**GOAL 1:** In the forum thread about sales, what price had the Jimmy Choos been reduced to?
**GOAL 2:** Transcribe the part of the forum thread about sales starting at "I was disapointed" and ending at "purchased there instead.".
**GOAL 3:** Go on with the forum thread about shoe sales from the point where it stops.

** start of DOCUMENT SEGMENT **

I was disapointed this year in BT's sale as usually you can get some good quality bedlinen at great deals but this year even though they have 50% off most bedlinen they are all very generic styles and all cream/white that I can get anywhere else. 

I love shoes but didn't venture to their shoe sale as a local shoe shop has fantastic bargains on italian shoes at 75% off so purchased there instead.


----------



## Cahir

After thinking about Jimmy Choos I went there at lunch time.  Found two pairs I wanted but they didn't have my size in either and they were reduced to €147.50 too.  Now I'm upset


----------



## fobs

> After thinking about Jimmy Choos I went there at lunch time. Found two pairs I wanted but they didn't have my size in either and they were reduced to €147.50 too. Now I'm upset


 
That is what I hate about sales after finding the bargain to find they don't have your size ARGH!


----------



## Cahir

Well they had my usual size (5) so I was very happy at first, but I always need a smaller designer size.  Tried on the 4.5 and it was still too big and the 3.5 was too small.  I really wanted them too!


----------



## ClubMan

Cahir said:
			
		

> Well they had my usual size (5) so I was very happy at first, but I always need a smaller designer size.  Tried on the 4.5 and it was still too big and the 3.5 was too small.  I really wanted them too!

** end of DOCUMENT SEGMENT **
** start of INFORMATION GIVEN **

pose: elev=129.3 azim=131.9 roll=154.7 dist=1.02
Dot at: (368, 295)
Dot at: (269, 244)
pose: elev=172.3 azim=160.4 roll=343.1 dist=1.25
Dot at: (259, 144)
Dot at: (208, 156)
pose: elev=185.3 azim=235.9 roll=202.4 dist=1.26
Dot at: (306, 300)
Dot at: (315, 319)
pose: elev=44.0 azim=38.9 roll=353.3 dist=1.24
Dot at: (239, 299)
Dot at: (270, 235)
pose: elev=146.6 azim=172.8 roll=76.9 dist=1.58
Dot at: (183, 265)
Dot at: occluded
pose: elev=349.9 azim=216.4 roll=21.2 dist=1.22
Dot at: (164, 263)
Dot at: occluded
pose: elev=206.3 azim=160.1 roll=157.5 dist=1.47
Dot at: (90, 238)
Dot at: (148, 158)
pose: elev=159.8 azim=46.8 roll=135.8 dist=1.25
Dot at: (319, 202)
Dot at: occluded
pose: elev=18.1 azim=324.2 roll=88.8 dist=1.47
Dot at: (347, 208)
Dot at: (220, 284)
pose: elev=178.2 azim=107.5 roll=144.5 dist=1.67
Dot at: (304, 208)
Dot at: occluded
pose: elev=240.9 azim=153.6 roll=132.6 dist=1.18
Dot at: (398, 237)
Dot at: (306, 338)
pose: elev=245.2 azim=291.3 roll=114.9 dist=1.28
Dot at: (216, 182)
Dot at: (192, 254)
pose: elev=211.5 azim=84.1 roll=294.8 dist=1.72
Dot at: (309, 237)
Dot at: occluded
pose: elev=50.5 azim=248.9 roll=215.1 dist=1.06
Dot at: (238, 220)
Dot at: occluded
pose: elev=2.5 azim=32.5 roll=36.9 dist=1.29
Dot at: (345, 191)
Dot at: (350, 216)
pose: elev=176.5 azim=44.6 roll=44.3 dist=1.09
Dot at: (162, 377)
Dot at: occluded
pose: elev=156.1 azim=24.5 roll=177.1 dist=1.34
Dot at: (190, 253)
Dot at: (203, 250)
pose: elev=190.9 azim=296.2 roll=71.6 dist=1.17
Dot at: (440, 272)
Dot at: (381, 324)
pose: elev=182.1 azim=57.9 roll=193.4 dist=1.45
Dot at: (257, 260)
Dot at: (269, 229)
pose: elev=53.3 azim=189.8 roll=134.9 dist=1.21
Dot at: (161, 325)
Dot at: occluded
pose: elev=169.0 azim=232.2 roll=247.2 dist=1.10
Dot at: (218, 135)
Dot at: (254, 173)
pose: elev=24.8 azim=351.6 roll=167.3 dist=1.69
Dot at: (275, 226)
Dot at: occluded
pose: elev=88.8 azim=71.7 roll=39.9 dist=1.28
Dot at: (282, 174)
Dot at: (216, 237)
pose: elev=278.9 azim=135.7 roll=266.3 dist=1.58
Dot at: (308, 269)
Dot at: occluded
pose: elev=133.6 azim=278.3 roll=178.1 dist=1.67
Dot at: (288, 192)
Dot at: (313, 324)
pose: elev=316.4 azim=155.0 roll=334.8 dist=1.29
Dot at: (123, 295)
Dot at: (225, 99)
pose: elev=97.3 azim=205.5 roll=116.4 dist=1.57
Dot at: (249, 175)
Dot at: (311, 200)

** end of INFORMATION GIVEN **

**RESULT 1:** €147.50

**RESULT 2:**
I was disapointed this year in BT's sale as usually you can get some good quality bedlinen at great deals but this year even though they have 50% off most bedlinen they are all very generic styles and all cream/white that I can get anywhere else. 

I love shoes but didn't venture to their shoe sale as a local shoe shop has fantastic bargains on italian shoes at 75% off so purchased there instead.

**RESULT 3:**
 Fascinating stuff. _Shooting the Breeze_ beckons methinks...


----------



## NorfBank

Would the size 4 have been juuuuuust right?
Sorry I digress..


----------



## DrMoriarty

Cahir said:
			
		

> my usual size (5) [...] but I always need a smaller designer size...


Maybe this is part of the 'added value' of expensive designer kit?


----------



## Sapphire

Cahir said:
			
		

> Well they had my usual size (5) so I was very happy at first, but I always need a smaller designer size. Tried on the 4.5 and it was still too big and the 3.5 was too small. I really wanted them too!


 
Fantastic!  I'm heading down now to have a look

Was in there on Saturday.  Got the most beautiful Moschino top for €150 reduced from €750.  Last one and my size, so obviously the shopping Gods meant it for me.
Also got a beautiful DKNY bag for half price (and €117 for a large leather bag is good value no matter what the brand)


----------



## annR

really


----------



## dodo

My sister worked there for years, what they do is take all the good stock into the stockroom and put out the stuff that they want to get rid off,


----------



## casiopea

dodo said:
			
		

> My sister worked there for years, what they do is take all the good stock into the stockroom and put out the stuff that they want to get rid off,


 
Most stores do this, its common practice.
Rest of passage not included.